Another benefit is that it would probably need to be done once every three years, while the fecal occult blood test is usually done yearly. Savings over time on a more accurate test done fewer times could justify the higher cost of the Cologuard test, Ahlquist said.
In two other presentations at the meeting, researchers have linked key gene variants to the risk for colon cancer and also to the prognosis of the disease.

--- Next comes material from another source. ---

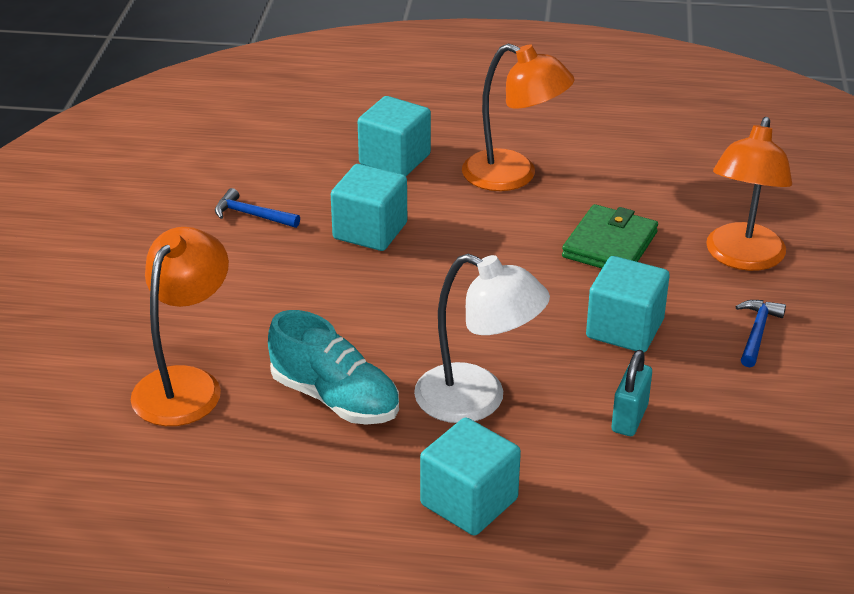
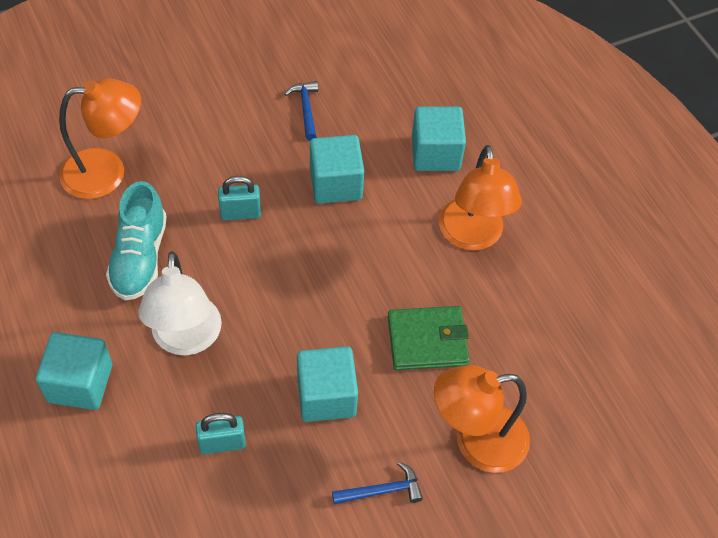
camera: 55 degrees right, 20 degrees up
(345, 306) = (240, 213): none -> turquoise padlock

In one study, researchers found that people who have long telomeres, the small strips of DNA that cover the ends of chromosomes, have a 30 percent increased risk of developing colon cancer.
"Even for people their age, their telomeres were longer than you'd expect for healthy people," lead researcher Dr. Lisa A. Boardman, an associate professor of medicine at the Mayo Clinic, said in a statement. "This suggests that there may be two different mechanisms that affect telomere length and that set up susceptibility to cancer," she said.
In the other study, a research team led by Kim M. Smits, a molecular biologist and epidemiologist in the GROW-School for Oncology and Developmental Biology at Maastricht University Medical Center in the Netherlands, uncovered a surprise when it came to a gene variant on the KRAS gene called the G variant. This variant, long linked to poorer outcomes in advanced colorectal cancer, actually predicted a better prognosis in early-stage colon cancer.
"You would intuitively think that the G variant would be associated with a poorer prognosis, as it is in late-stage colorectal cancer, but that is not the case," Smits said in a statement.
Experts point out that studies presented at scientific meetings do not have to pass the rigorous peer review of studies published in reputable journals.